== Dataset excerpt ==

▬▬▬▬▬▬▬▬▬▬

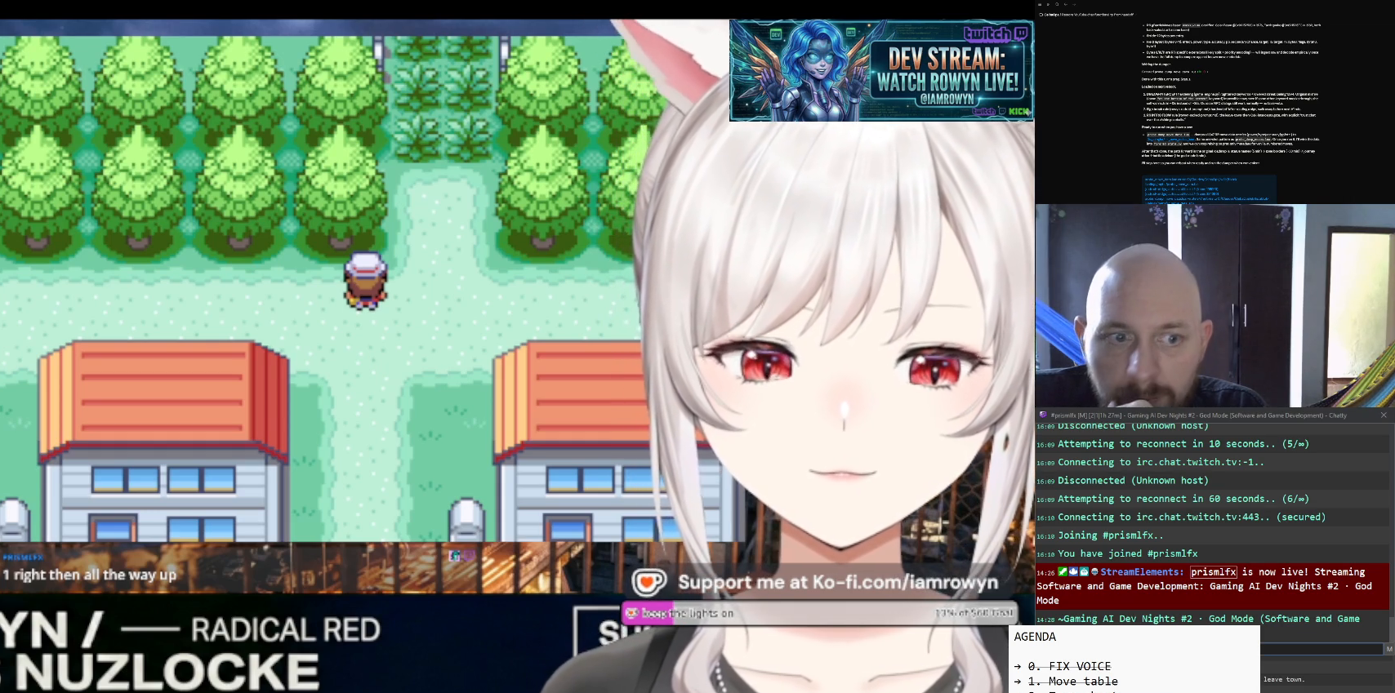
{"buttons": ["DPAD_DOWN"], "events": []}
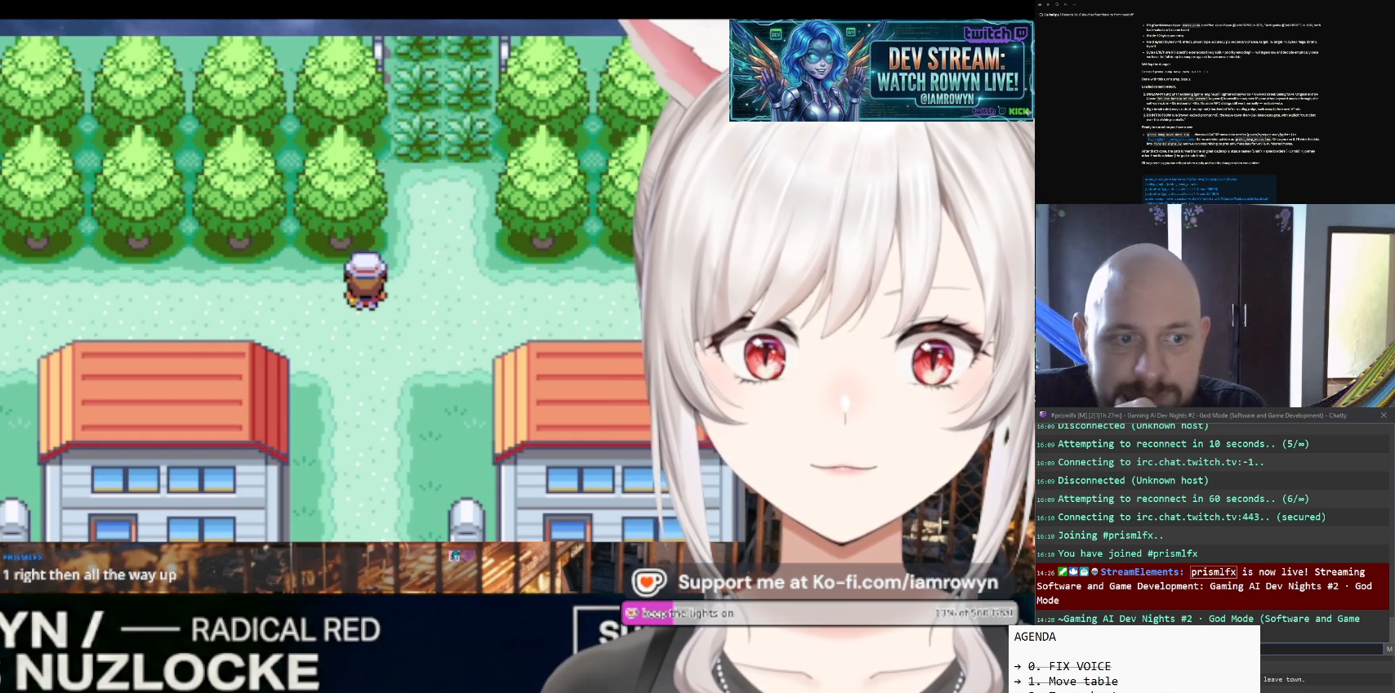
{"buttons": ["DPAD_DOWN"], "events": []}
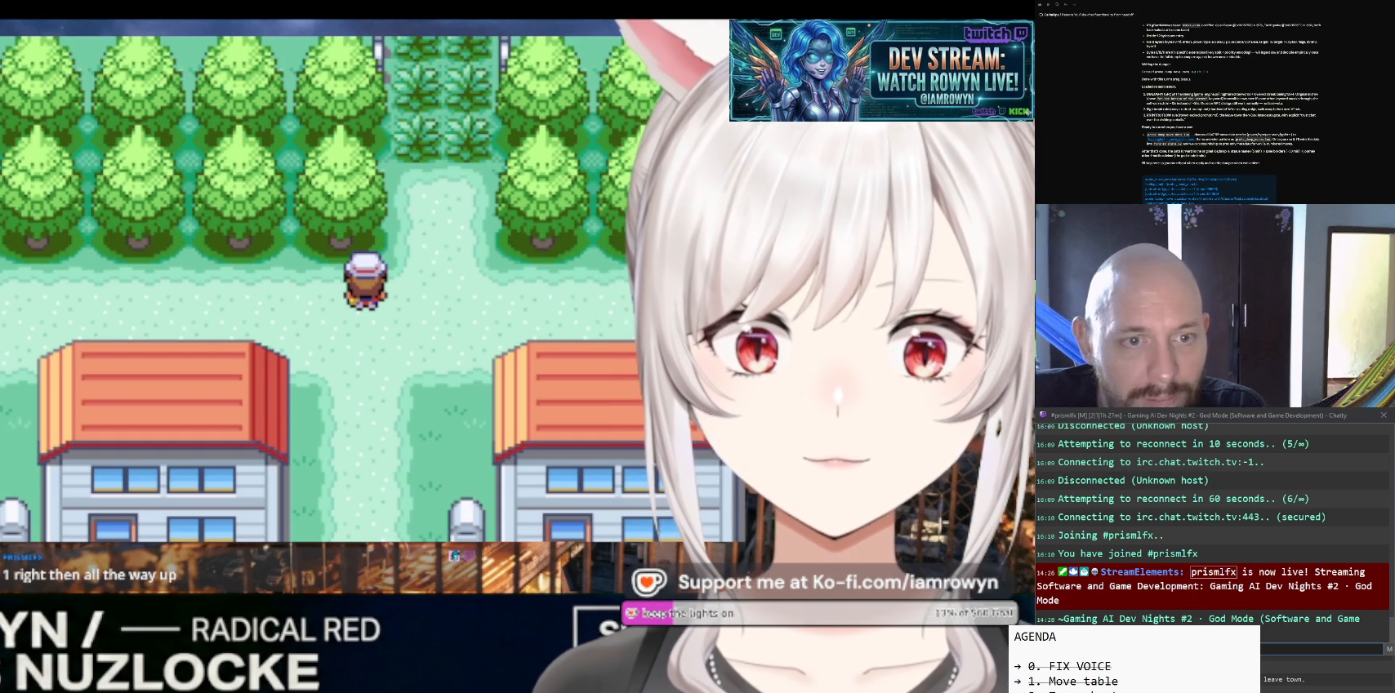
{"buttons": ["DPAD_DOWN"], "events": []}
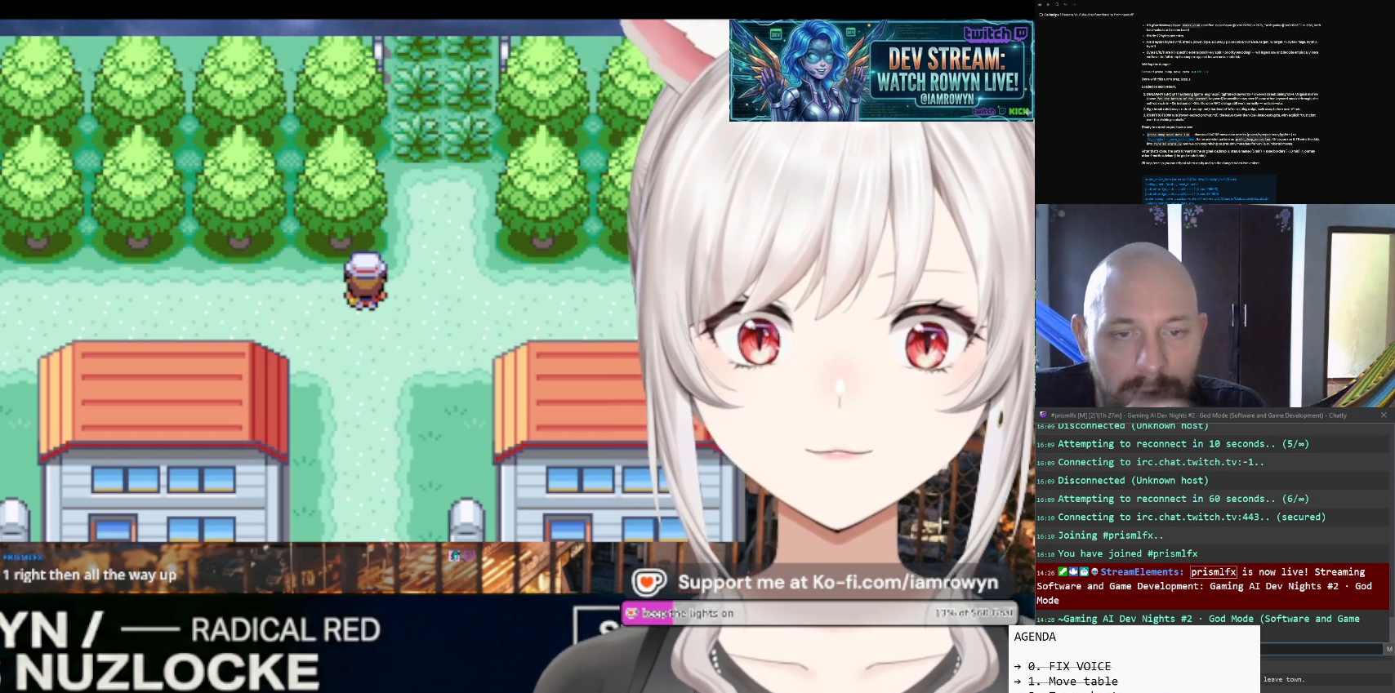
{"buttons": ["DPAD_DOWN"], "events": []}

▬▬▬▬▬▬▬▬▬▬

== Assigned task ==
Would you please retype all the data exactly? Leave out whatever pictures it holds.

== Your solution ==
{"buttons": ["DPAD_DOWN"], "events": []}
{"buttons": ["DPAD_DOWN"], "events": []}
{"buttons": ["DPAD_DOWN"], "events": []}
{"buttons": ["DPAD_DOWN"], "events": []}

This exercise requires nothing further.